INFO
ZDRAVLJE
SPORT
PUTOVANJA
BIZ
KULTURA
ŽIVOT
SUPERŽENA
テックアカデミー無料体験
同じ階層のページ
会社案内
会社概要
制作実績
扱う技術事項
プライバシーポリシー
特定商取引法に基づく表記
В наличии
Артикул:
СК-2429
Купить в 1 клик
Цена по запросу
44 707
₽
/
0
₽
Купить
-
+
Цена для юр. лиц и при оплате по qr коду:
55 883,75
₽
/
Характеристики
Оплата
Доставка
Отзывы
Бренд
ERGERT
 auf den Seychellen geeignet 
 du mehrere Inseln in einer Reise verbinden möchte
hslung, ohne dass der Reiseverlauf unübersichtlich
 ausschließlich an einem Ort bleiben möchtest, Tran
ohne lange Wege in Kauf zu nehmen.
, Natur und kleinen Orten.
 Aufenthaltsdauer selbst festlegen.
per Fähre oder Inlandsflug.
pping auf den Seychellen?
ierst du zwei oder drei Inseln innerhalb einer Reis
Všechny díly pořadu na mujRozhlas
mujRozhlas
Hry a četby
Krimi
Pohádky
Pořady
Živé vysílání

++++++++

Can you reproduce the listing with every "Купить" switched to "Заказать" and nothing else altered?

INFO
ZDRAVLJE
SPORT
PUTOVANJA
BIZ
KULTURA
ŽIVOT
SUPERŽENA
テックアカデミー無料体験
同じ階層のページ
会社案内
会社概要
制作実績
扱う技術事項
プライバシーポリシー
特定商取引法に基づく表記
В наличии
Артикул:
СК-2429
Заказать в 1 клик
Цена по запросу
44 707
₽
/
0
₽
Заказать
-
+
Цена для юр. лиц и при оплате по qr коду:
55 883,75
₽
/
Характеристики
Оплата
Доставка
Отзывы
Бренд
ERGERT
 auf den Seychellen geeignet 
 du mehrere Inseln in einer Reise verbinden möchte
hslung, ohne dass der Reiseverlauf unübersichtlich
 ausschließlich an einem Ort bleiben möchtest, Tran
ohne lange Wege in Kauf zu nehmen.
, Natur und kleinen Orten.
 Aufenthaltsdauer selbst festlegen.
per Fähre oder Inlandsflug.
pping auf den Seychellen?
ierst du zwei oder drei Inseln innerhalb einer Reis
Všechny díly pořadu na mujRozhlas
mujRozhlas
Hry a četby
Krimi
Pohádky
Pořady
Živé vysílání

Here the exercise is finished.